Parameters by our model: [47.81880739 -0.25241394  3.38759361]
Loss by our model: 96199.44



## Exercise c)

Repeat b) with the aid of scikit-learn [``LinearRegression``](https://scikit-learn.org/stable/modules/generated/sklearn.linear_model.LinearRegression.html) and verify your solution.

In [4]:
# Using scikit-learn
model = LinearRegression(fit_intercept=True)
model.fit(X, y)
beta_skl = np.array([model.intercept_, *model.coef_])
y_pred_skl = model.predict(X)
loss_skl = np.square(y_pred_skl - y).sum()
print(f"Parameters by scikit-learn: {beta_skl}")
print(f"Loss by scikit-learn: {loss_skl:.2f}")

Parameters by scikit-learn: [47.81880739 -0.25241394  3.38759361]
Loss by scikit-learn: 96199.44


## Exercise d)

How much of the total variance can you explain with your model? Compute the R^2 measure. What happens if you forget about the intercept? How does the R^2 measure compare?

In [5]:
# R^2 measure
tss = np.square(y - y.mean()).sum()
rss = np.square(X_with_intercept @ beta - y).sum()
R2 = 1 - rss/tss
print(f"R2 with intercept: {R2:.3f}\n")

R2 with intercept: 0.554



In [6]:
# Without intercept
beta, loss = fit_parameters(X, y)
tss = np.square(y - y.mean()).sum()
rss = np.square(X @ beta - y).sum()
R2 = 1 - rss/tss
print(f"Parameters without intercept: {beta}")
print(f"R2 without intercept: {R2:.3f}\n")

Parameters without intercept: [-0.24122558  4.03669799]
R2 without intercept: -0.485



## Exercise e)

The computed R^2 value is not very good (even with the intercept). What could be the reason?
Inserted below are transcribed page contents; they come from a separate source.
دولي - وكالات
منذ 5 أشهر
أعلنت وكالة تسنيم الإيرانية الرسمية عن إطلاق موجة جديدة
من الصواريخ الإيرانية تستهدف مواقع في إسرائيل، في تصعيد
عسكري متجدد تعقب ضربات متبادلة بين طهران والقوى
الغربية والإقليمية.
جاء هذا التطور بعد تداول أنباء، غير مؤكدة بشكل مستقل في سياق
**Solution**: The model choice could be an inadequate match. Nonlinear transformations of the input variables (i.e. generalized least squares) could provide a better solution. With quadratric terms, the fit is much better:

In [7]:
## Extra: Fitting with generalized linear regression
# We add additional quadratic terms to our model 
X_GLS = np.hstack([X_with_intercept, np.square(X)])
beta, loss = fit_parameters(X_GLS, y)
print(f"Parameters with squared terms: {beta}")
print(f"Loss by our model: {loss:.2f}")

tss = np.square(y - y.mean()).sum()
rss = np.square(X_GLS @ beta - y).sum()
R2 = 1 - rss/tss
print(f"R2 of GLS: {R2:.3f}")

Parameters with squared terms: [ 2.20087707e+01 -1.00142510e+00  3.00182908e+00  2.48549853e-01
  3.75508163e-03]
Loss by our model: 1014.96
R2 of GLS: 0.995